There are two striking things about CBO’s findings. The first is that the biggest driver of growing inequality is the growing gap between those at the very top of the scale and everyone else. Even those in the top 20 percent of incomes – those doing very well by anyone’s standards – have fallen behind the top 1 percent.

The second striking finding is what CBO found about the effects of federal tax and transfer policy. In fact, CBO reported that while the rise in inequality stems from a number of factors, one significant contributor is federal policies – including the decisions we all make here in this Congress. For instance, CBO said that the rise in after-tax income for the top 1 percent may come in part from tax changes we made in 1986. Those changes lowered the top personal income tax rate below the top corporate tax rate, encouraging many wealthy Americans to reclassify corporate income as personal income to qualify for the lower rate.

More worrisome is the fact that CBO found that federal tax policy has actually made inequality worse. Inequality of after-tax income is higher than inequality of pre-tax income. In part, that is because our tax system has shifted away from income taxes – which are progressive, asking the wealthier to pay a higher rate – to payroll taxes, a burden that falls on all income-earners regardless of how wealthy. These are the kinds of changes that have led to billionaire investors and hedge-fund managers paying a lower tax rate than their secretaries.

One way that government could fight this rising gap is with transfer payments – benefits paid by government to the less wealthy to try to counteract difference in income. Some, including some of our Republican colleagues, have made the case that transfer payments are growing larger, or that government policy is making people increasingly dependent on government handouts. The CBO report answers this argument. CBO found: “The amount of government transfer payments—including federal, state, and local transfers—relative to household market income was relatively constant from 1979 through 2007, ranging between 10 percent and 12 percent with no discernible trend.” So, while there has been a rising gap in pre-tax income since 1979, and government tax policy has widened that gap, federal transfer payments have done nothing to balance it.

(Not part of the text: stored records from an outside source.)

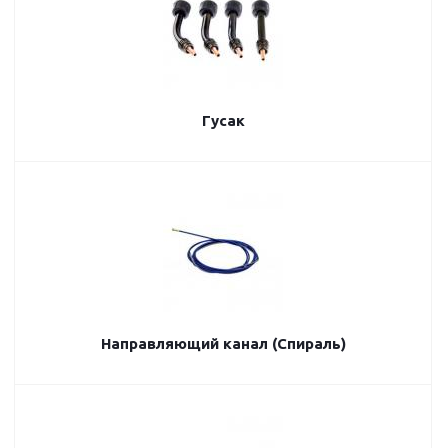
Гусак
Направляющий канал (Спираль)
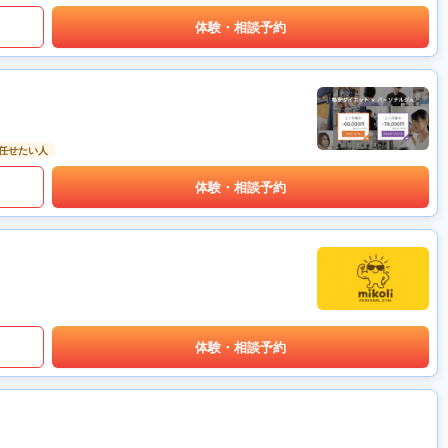
体験・相談予約
任せたい人
体験・相談予約
体験・相談予約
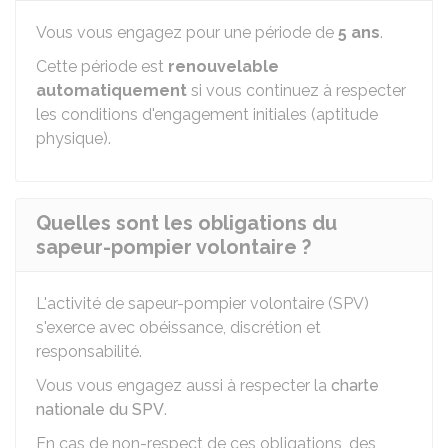
Vous vous engagez pour une période de
5 ans
.
Cette période est
renouvelable
automatiquement
si vous continuez à respecter
les conditions d'engagement initiales (aptitude
physique).
Quelles sont les obligations du
sapeur-pompier volontaire ?
L'activité de sapeur-pompier volontaire (SPV)
s'exerce avec obéissance, discrétion et
responsabilité.
Vous vous engagez aussi à respecter la
charte
nationale du SPV
.
En cas de non-respect de ces obligations, des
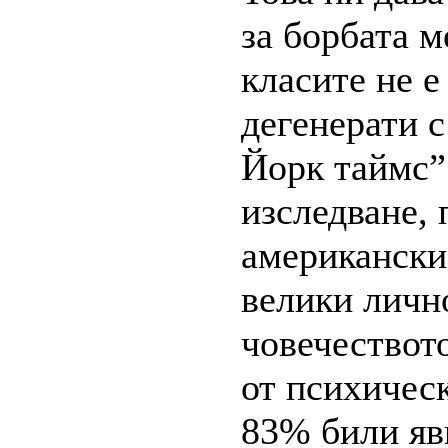
за борбата 
класите не е
дегенерати 
Йорк таймс”
изследване, 
американски
велики личн
човечеството
от психичес
83% били яв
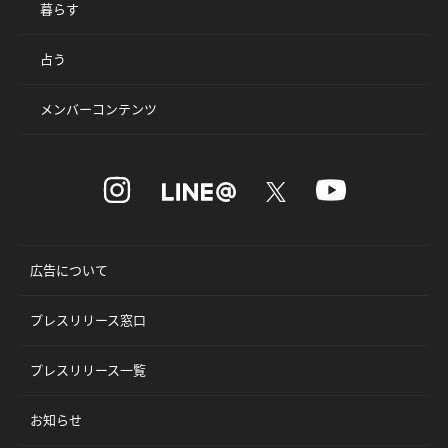
暮らす
占う
メンバーコンテンツ
広告について
プレスリリース窓口
プレスリリース一覧
お知らせ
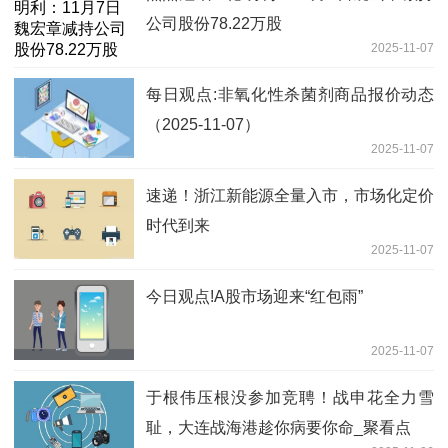
公司股份78.22万股
2025-11-07
每日观点:非氧化性杀菌剂商品报价动态
（2025-11-07）
2025-11-07
速递！浙江新能源全量入市，市场化定价
时代到来
2025-11-07
今日观点!A股市场迎来“红包雨”
2025-11-07
于根伟压根没参加竞聘！战申花全力雪
耻，大连战海港趁你病要你命_聚看点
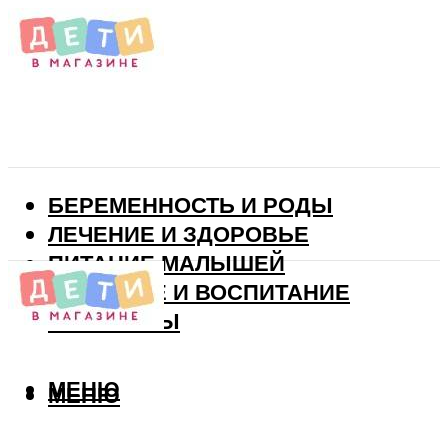
БЕРЕМЕННОСТЬ И РОДЫ
ЛЕЧЕНИЕ И ЗДОРОВЬЕ
ПИТАНИЕ МАЛЫШЕЙ
РАЗВИТИЕ И ВОСПИТАНИЕ
ВИТАМИНЫ
МЕНЮ
МЕНЮ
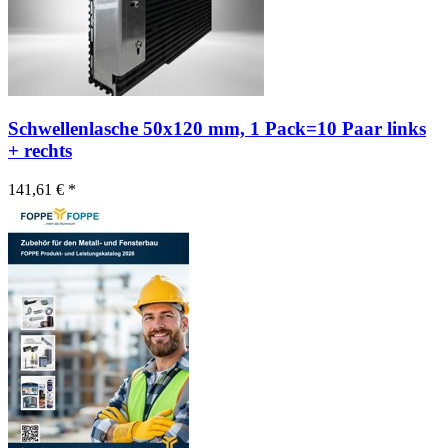
Schwellenlasche 50x120 mm, 1 Pack=10 Paar links
+ rechts
141,61 € *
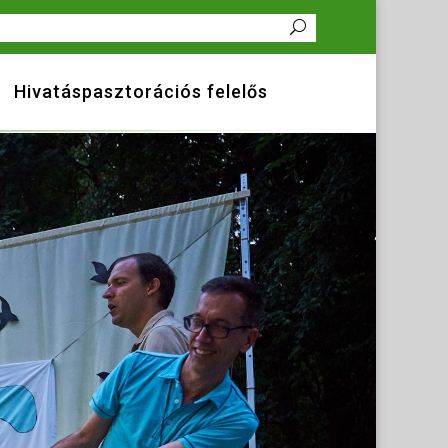
Hivatáspasztorációs felelős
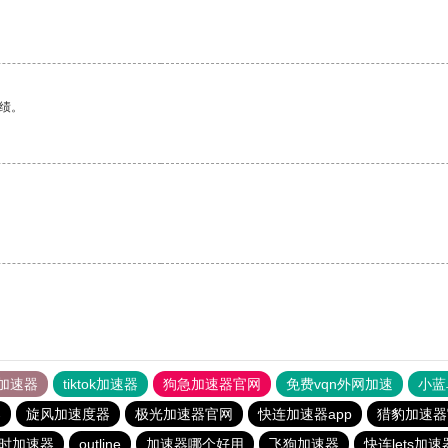
绩。
加速器
tiktok加速器
狗急加速器官网
免费vqn外网加速
小蓝
器
旋风加速度器
极光加速器官网
快连加速器app
猎豹加速器
时加速器
outline
加速器哪个好用
飞狗加速器
快连lets加速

These facts are telling. But we should not forget that behind all these numbers, all these facts and figures, are real people – and most of those people are struggling to get by. They should be uppermost in our minds.

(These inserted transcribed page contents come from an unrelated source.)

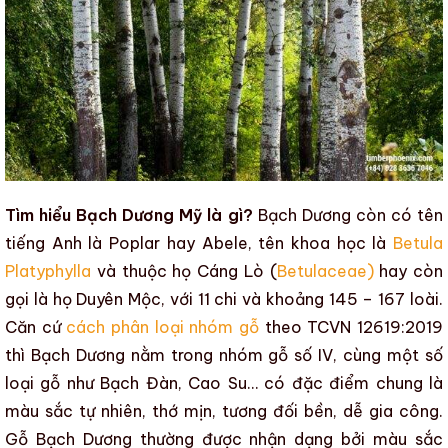
Tìm hiểu Bạch Dương Mỹ là gì?
Bạch Dương
còn có tên
tiếng Anh là
Poplar
hay
Abele
, tên khoa học là
Betula
Platyphylla
và thuộc họ Cáng Lò (
Betulaceae)
hay còn
gọi là họ Duyên Mộc, với 11 chi và khoảng 145 – 167 loài.
Căn cứ
cách phân loại nhóm gỗ
theo TCVN 12619:2019
thì
Bạch Dương
nằm trong nhóm gỗ số IV
,
cùng một số
loại gỗ như
Bạch Đàn
,
Cao Su
… có đặc điểm chung là
màu sắc tự nhiên, thớ mịn, tương đối bền, dễ gia công
.
Gỗ Bạch Dương
thường được nhận dạng bởi màu sắc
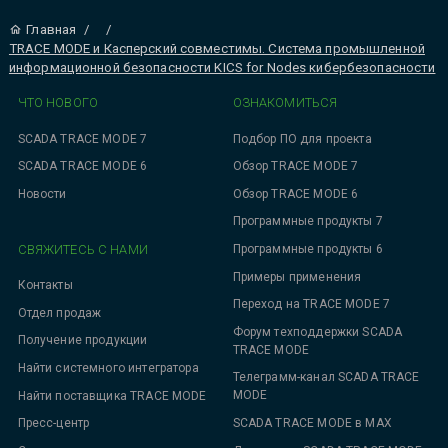
Главная
/
/
TRACE MODE и Касперский совместимы. Система промышленной
информационной безопасности KICS for Nodes кибербезопасности
ЧТО НОВОГО
ОЗНАКОМИТЬСЯ
SCADA TRACE MODE 7
Подбор ПО для проекта
SCADA TRACE MODE 6
Обзор TRACE MODE 7
Новости
Обзор TRACE MODE 6
Программные продукты 7
СВЯЖИТЕСЬ С НАМИ
Программные продукты 6
Примеры применения
Контакты
Переход на TRACE MODE 7
Отдел продаж
Форум техподдержки SCADA
Получение продукции
TRACE MODE
Найти системного интегратора
Телеграмм-канал SCADA TRACE
MODE
Найти поставщика TRACE MODE
SCADA TRACE MODE в MAX
Пресс-центр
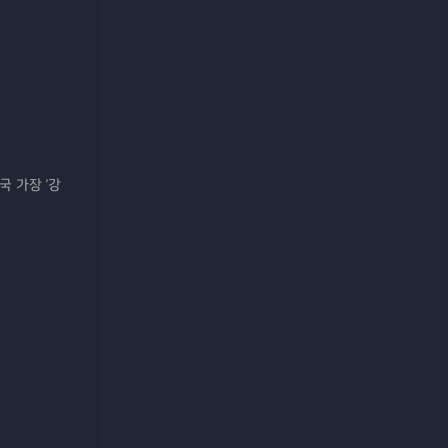
국 가장 '강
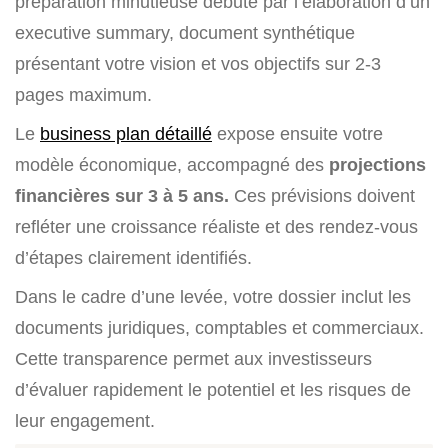
préparation minutieuse débute par l’élaboration d’un
executive summary, document synthétique
présentant votre vision et vos objectifs sur 2-3
pages maximum.
Le
business plan détaillé
expose ensuite votre
modèle économique, accompagné des
projections
financières sur 3 à 5 ans.
Ces prévisions doivent
refléter une croissance réaliste et des rendez-vous
d’étapes clairement identifiés.
Dans le cadre d’une levée, votre dossier inclut les
documents juridiques, comptables et commerciaux.
Cette transparence permet aux investisseurs
d’évaluer rapidement le potentiel et les risques de
leur engagement.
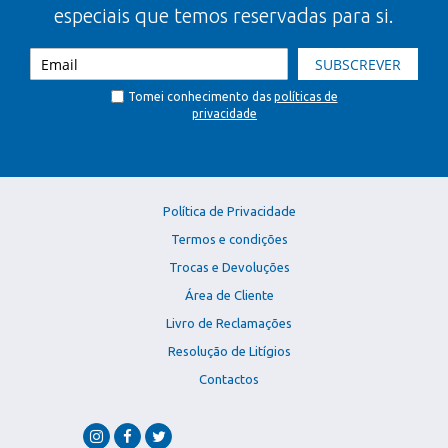
especiais que temos reservadas para si.
SUBSCREVER
Tomei conhecimento das
políticas de
privacidade
Política de Privacidade
Termos e condições
Trocas e Devoluções
Área de Cliente
Livro de Reclamações
Resolução de Litígios
Contactos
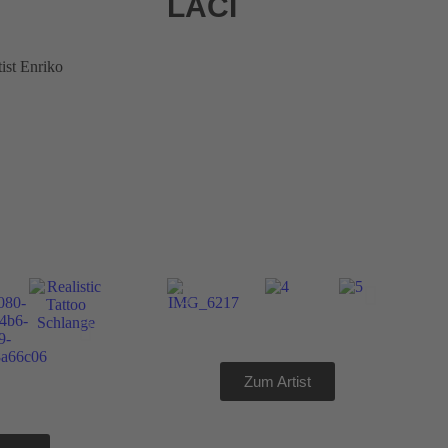
LACI
Zum Artist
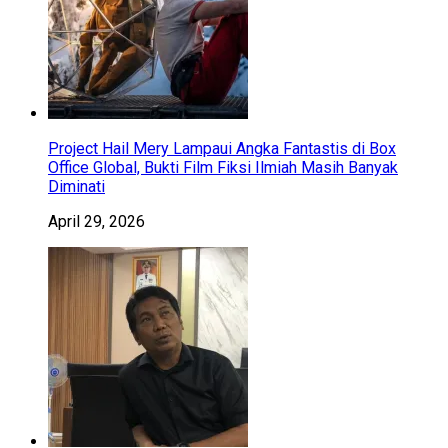
Project Hail Mery Lampaui Angka Fantastis di Box
Office Global, Bukti Film Fiksi Ilmiah Masih Banyak
Diminati
April 29, 2026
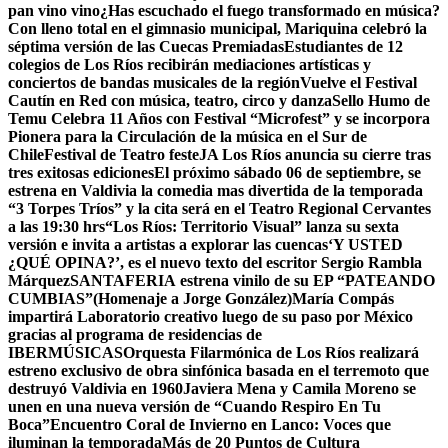
pan vino vino
¿Has escuchado el fuego transformado en música?
Con lleno total en el gimnasio municipal, Mariquina celebró la
séptima versión de las Cuecas Premiadas
Estudiantes de 12
colegios de Los Ríos recibirán mediaciones artísticas y
conciertos de bandas musicales de la región
Vuelve el Festival
Cautín en Red con música, teatro, circo y danza
Sello Humo de
Temu Celebra 11 Años con Festival “Microfest” y se incorpora
Pionera para la Circulación de la música en el Sur de
Chile
Festival de Teatro festeJA Los Ríos anuncia su cierre tras
tres exitosas ediciones
El próximo sábado 06 de septiembre, se
estrena en Valdivia la comedia mas divertida de la temporada
“3 Torpes Tríos” y la cita será en el Teatro Regional Cervantes
a las 19:30 hrs
“Los Ríos: Territorio Visual” lanza su sexta
versión e invita a artistas a explorar las cuencas
‘Y USTED
¿QUÉ OPINA?’, es el nuevo texto del escritor Sergio Rambla
Márquez
SANTAFERIA estrena vinilo de su EP “PATEANDO
CUMBIAS”(Homenaje a Jorge González)
María Compás
impartirá Laboratorio creativo luego de su paso por México
gracias al programa de residencias de
IBERMÚSICAS
Orquesta Filarmónica de Los Ríos realizará
estreno exclusivo de obra sinfónica basada en el terremoto que
destruyó Valdivia en 1960
Javiera Mena y Camila Moreno se
unen en una nueva versión de “Cuando Respiro En Tu
Boca”
Encuentro Coral de Invierno en Lanco: Voces que
iluminan la temporada
Más de 20 Puntos de Cultura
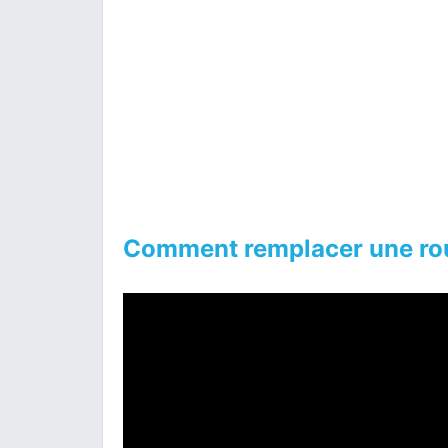
Comment remplacer une rou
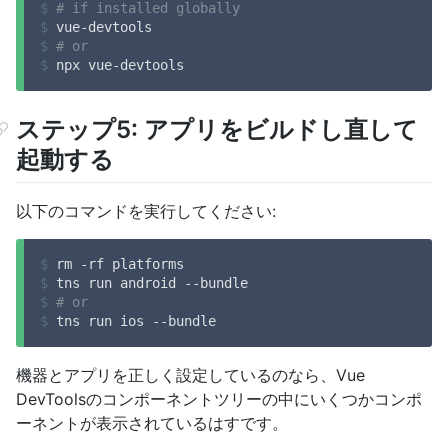
$
# if installed globally
$
 vue-devtools
$
# or
$
 npx vue-devtools
ステップ5: アプリをビルドし直して
起動する
以下のコマンドを実行してください:
$
 rm -rf platforms
$
 tns run android --bundle
$
# or
$
 tns run ios --bundle
機器とアプリを正しく設定しているのなら、Vue
DevToolsのコンポーネントツリーの中にいくつかコンポ
ーネントが表示されているはすです。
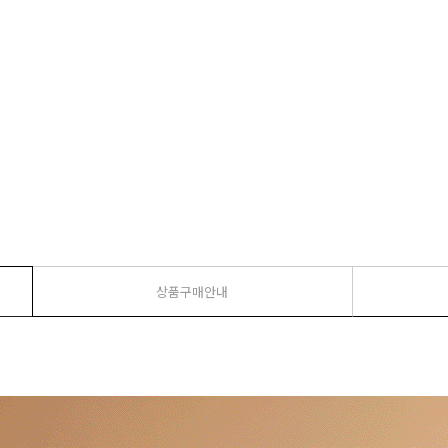
상품구매안내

The rise in inequality is not the result of a single factor, and it did not happen overnight. So we will not reverse it overnight. It will take sustained effort. That effort starts with acknowledging that there is a problem, and I hope our Republican colleagues will avoid the denialism that is all too prevalent on this issue. But if we can first acknowledge the problem, we then can do something about it, beginning with this vote today.

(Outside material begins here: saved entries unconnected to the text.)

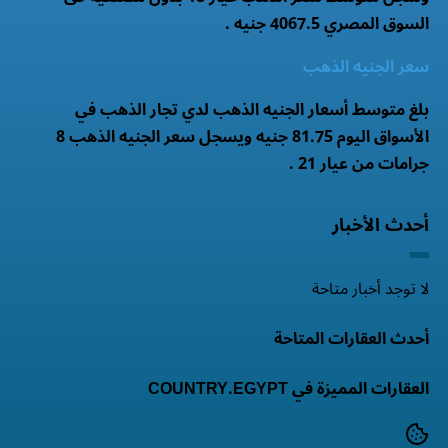
السوق المصري 4067.5 جنيه .
سعر الجنيه الذهب
بلغ متوسط أسعار الجنيه الذهب لدي تجار الذهب في
الأسواق اليوم 81.75 جنيه ويسجل سعر الجنيه الذهب 8
جرامات من عيار 21 .
أحدث الأخبار
لا توجد أخبار متاحة
أحدث العقارات المتاحة
العقارات المميزة في COUNTRY.EGYPT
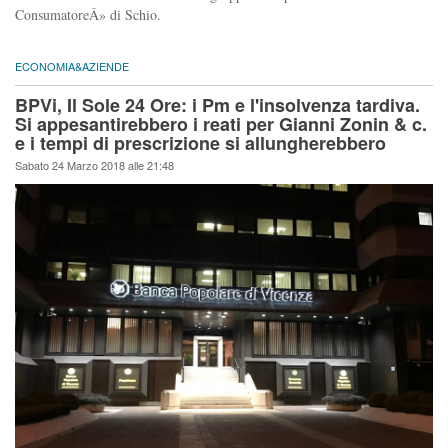
ConsumatoreÂ» di Schio.
ECONOMIA&AZIENDE
BPVi, Il Sole 24 Ore: i Pm e l'insolvenza tardiva.
Si appesantirebbero i reati per Gianni Zonin & c.
e i tempi di prescrizione si allungherebbero
Sabato 24 Marzo 2018 alle 21:48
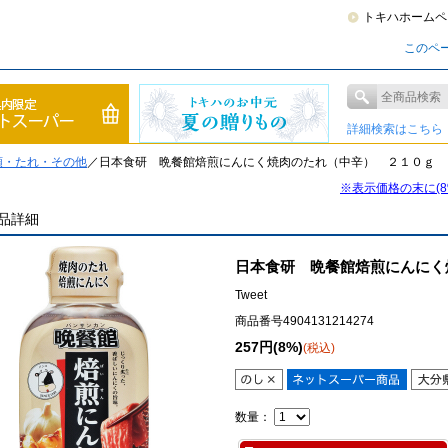
トキハホームペ
このペ
詳細検索はこちら
類・たれ・その他
／日本食研 晩餐館焙煎にんにく焼肉のたれ（中辛） ２１０ｇ
※表示価格の末に(
品詳細
日本食研 晩餐館焙煎にんにく
Tweet
商品番号4904131214274
257円(8%)
(税込)
数量：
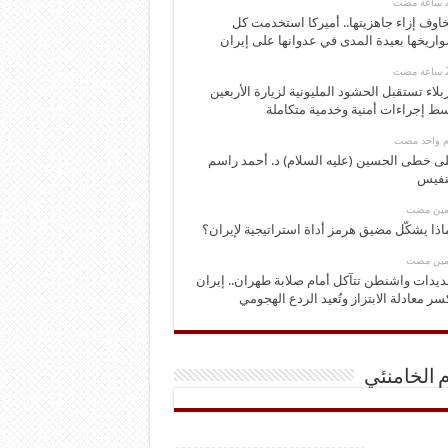
اوف إزاء جاهزيتها.. أميركا استخدمت كل
اريخها بعيدة المدى في عدوانها على إيران
بلاء تستقبل الحشود المليونية لزيارة الأربعين
ط إجراءات أمنية وخدمية متكاملة
وم واحد مضت
ى خطى الحسين (عليه السلام) د. أحمد راسم
نفيس
ومين مضت
اذا يشكّل مضيق هرمز أداة استراتيجية لإيران؟
ومين مضت
ديدات واشنطن تتآكل أمام صلابة طهران.. إيران
سر معادلة الابتزاز وتُعيد الردع الهجومي
م الخامنئي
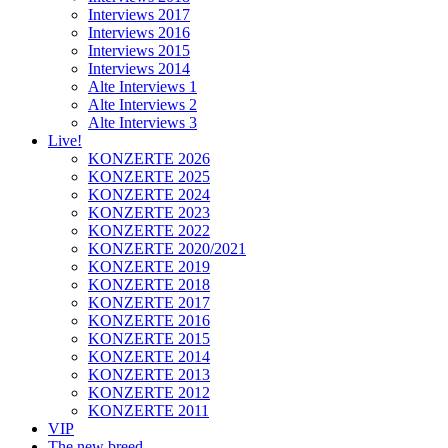
Interviews 2017
Interviews 2016
Interviews 2015
Interviews 2014
Alte Interviews 1
Alte Interviews 2
Alte Interviews 3
Live!
KONZERTE 2026
KONZERTE 2025
KONZERTE 2024
KONZERTE 2023
KONZERTE 2022
KONZERTE 2020/2021
KONZERTE 2019
KONZERTE 2018
KONZERTE 2017
KONZERTE 2016
KONZERTE 2015
KONZERTE 2014
KONZERTE 2013
KONZERTE 2012
KONZERTE 2011
VIP
The new breed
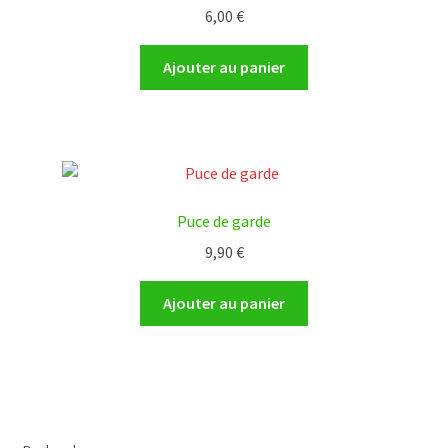
6,00
€
Ajouter au panier
Puce de garde
9,90
€
Ajouter au panier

The proposal before us simply says that those at the very top of the income ladder, those making more than $1 million a year, will, at a minimum, pay a federal income tax rate of 30 percent on their income above $1 million. Most Americans consider that simple common sense. The fact that wealthy corporate executives pay a lower tax rate than construction workers or waitresses or teachers or police officers is fundamentally unfair. And at a time when budgets are extraordinarily tight, and getting tighter, it makes no sense for government to subsidize, through tax policy, the growing income gap between the top few and ordinary Americans.

This bill will not solve all our problems. Even if it passes, there will be much more work to do – especially because this problem is, through tax policy in particular, a problem Congress has helped to create. But that work must start somewhere. The debate must begin – and it will begin, if we vote to let it begin. I hope we will begin that debate today.